*Work task*:
When a picture appears among the records, leave it out, and copy all else exactly.

Transcribed page contents
= Beginning of Section =
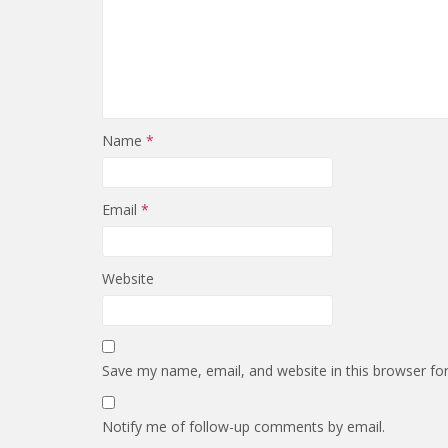
Name
*
Email
*
Website
Save my name, email, and website in this browser fo
Notify me of follow-up comments by email.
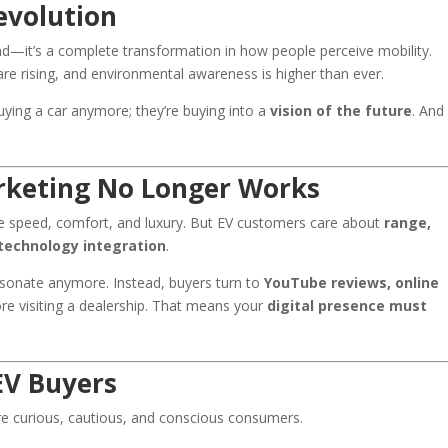
evolution
rend—it’s a complete transformation in how people perceive mobility.
are rising, and environmental awareness is higher than ever.
buying a car anymore; they’re buying into a
vision of the future
. And
rketing No Longer Works
ke speed, comfort, and luxury. But EV customers care about
range,
technology integration
.
esonate anymore. Instead, buyers turn to
YouTube reviews, online
re visiting a dealership. That means your
digital presence must
EV Buyers
’re curious, cautious, and conscious consumers.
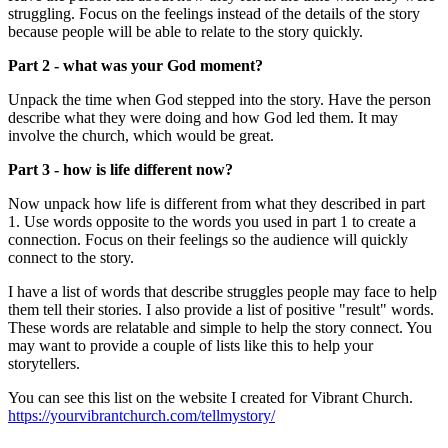
struggling. Focus on the feelings instead of the details of the story
because people will be able to relate to the story quickly.
Part 2 - what was your God moment?
Unpack the time when God stepped into the story. Have the person
describe what they were doing and how God led them. It may
involve the church, which would be great.
Part 3 - how is life different now?
Now unpack how life is different from what they described in part
1. Use words opposite to the words you used in part 1 to create a
connection. Focus on their feelings so the audience will quickly
connect to the story.
I have a list of words that describe struggles people may face to help
them tell their stories. I also provide a list of positive "result" words.
These words are relatable and simple to help the story connect. You
may want to provide a couple of lists like this to help your
storytellers.
You can see this list on the website I created for Vibrant Church.
https://yourvibrantchurch.com/tellmystory/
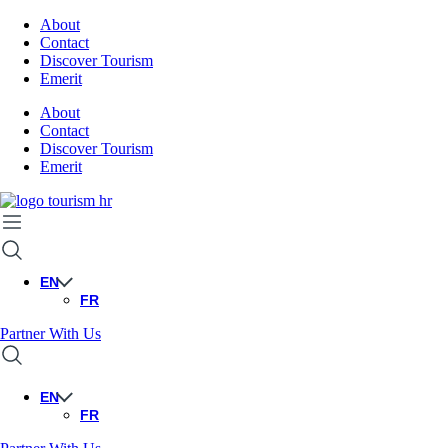
About
Contact
Discover Tourism
Emerit
About
Contact
Discover Tourism
Emerit
EN
FR
Partner With Us
EN
FR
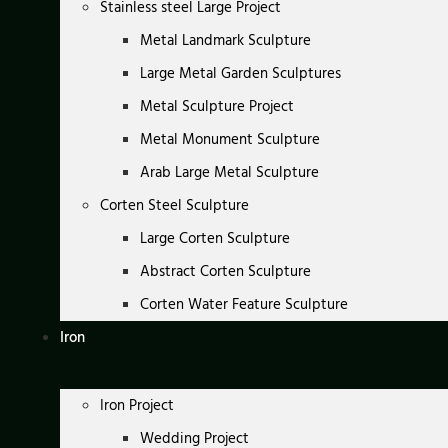
Stainless steel Large Project
Metal Landmark Sculpture
Large Metal Garden Sculptures
Metal Sculpture Project
Metal Monument Sculpture
Arab Large Metal Sculpture
Corten Steel Sculpture
Large Corten Sculpture
Abstract Corten Sculpture
Corten Water Feature Sculpture
Iron
Iron Project
Wedding Project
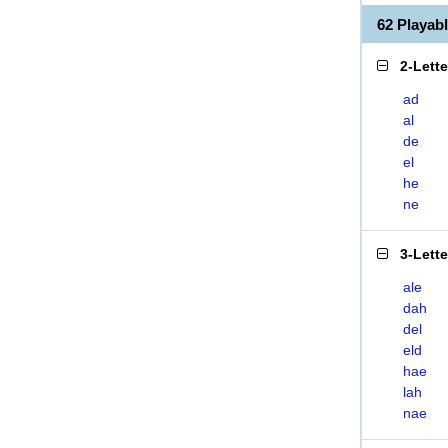
62 Playab
2-Lett
ad
al
de
el
he
ne
3-Lett
ale
dah
del
eld
hae
lah
nae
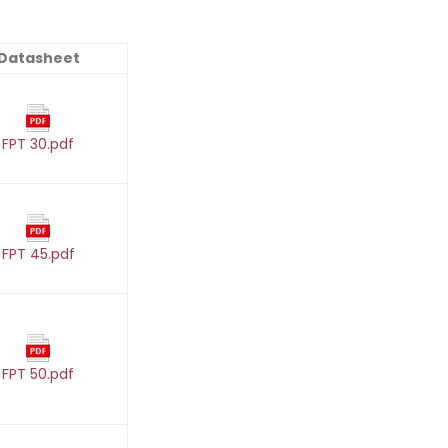
Datasheet
FPT 30.pdf
FPT 45.pdf
FPT 50.pdf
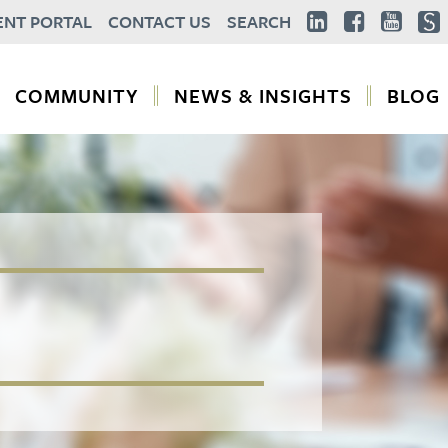
ENT PORTAL
CONTACT US
SEARCH
COMMUNITY
NEWS & INSIGHTS
BLOG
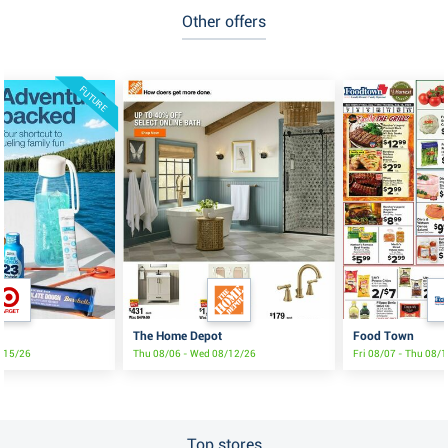
Other offers
FUTURE
The Home Depot
Food Town
8/15/26
Thu 08/06 - Wed 08/12/26
Fri 08/07 - Thu 08/
Top stores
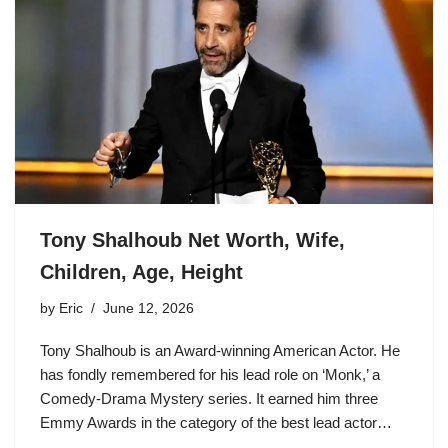
Tony Shalhoub Net Worth, Wife,
Children, Age, Height
by
Eric
June 12, 2026
Tony Shalhoub is an Award-winning American Actor. He
has fondly remembered for his lead role on ‘Monk,’ a
Comedy-Drama Mystery series. It earned him three
Emmy Awards in the category of the best lead actor…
= End of Section =
*Exercise solution*:
Name
*
Email
*
Website
Save my name, email, and website in this browser fo
Notify me of follow-up comments by email.
evolution
rend—it’s a complete transformation in how people perceive mobility.
are rising, and environmental awareness is higher than ever.
buying a car anymore; they’re buying into a
vision of the future
. And
rketing No Longer Works
ke speed, comfort, and luxury. But EV customers care about
range,
technology integration
.
esonate anymore. Instead, buyers turn to
YouTube reviews, online
re visiting a dealership. That means your
digital presence must
EV Buyers
’re curious, cautious, and conscious consumers.
struggling. Focus on the feelings instead of the details of the story
because people will be able to relate to the story quickly.
Part 2 - what was your God moment?
Unpack the time when God stepped into the story. Have the person
describe what they were doing and how God led them. It may
involve the church, which would be great.
Part 3 - how is life different now?
Now unpack how life is different from what they described in part
1. Use words opposite to the words you used in part 1 to create a
connection. Focus on their feelings so the audience will quickly
connect to the story.
I have a list of words that describe struggles people may face to help
them tell their stories. I also provide a list of positive "result" words.
These words are relatable and simple to help the story connect. You
may want to provide a couple of lists like this to help your
storytellers.
You can see this list on the website I created for Vibrant Church.
https://yourvibrantchurch.com/tellmystory/
About
Contact
Discover Tourism
Emerit
About
Contact
Discover Tourism
Emerit
EN
FR
Partner With Us
EN
FR
Stainless steel Large Project
Metal Landmark Sculpture
Large Metal Garden Sculptures
Metal Sculpture Project
Metal Monument Sculpture
Arab Large Metal Sculpture
Corten Steel Sculpture
Large Corten Sculpture
Abstract Corten Sculpture
Corten Water Feature Sculpture
Iron
Iron Project
Wedding Project
62 Playab
2-Lett
ad
al
de
el
he
ne
3-Lett
ale
dah
del
eld
hae
lah
nae
Datasheet
FPT 30.pdf
FPT 45.pdf
FPT 50.pdf
ENT PORTAL
CONTACT US
SEARCH
COMMUNITY
NEWS & INSIGHTS
BLOG
Other offers
FUTURE
The Home Depot
Food Town
8/15/26
Thu 08/06 - Wed 08/12/26
Fri 08/07 - Thu 08/
Top stores
Tony Shalhoub Net Worth, Wife,
Children, Age, Height
by
Eric
June 12, 2026
Tony Shalhoub is an Award-winning American Actor. He
has fondly remembered for his lead role on ‘Monk,’ a
Comedy-Drama Mystery series. It earned him three
Emmy Awards in the category of the best lead actor…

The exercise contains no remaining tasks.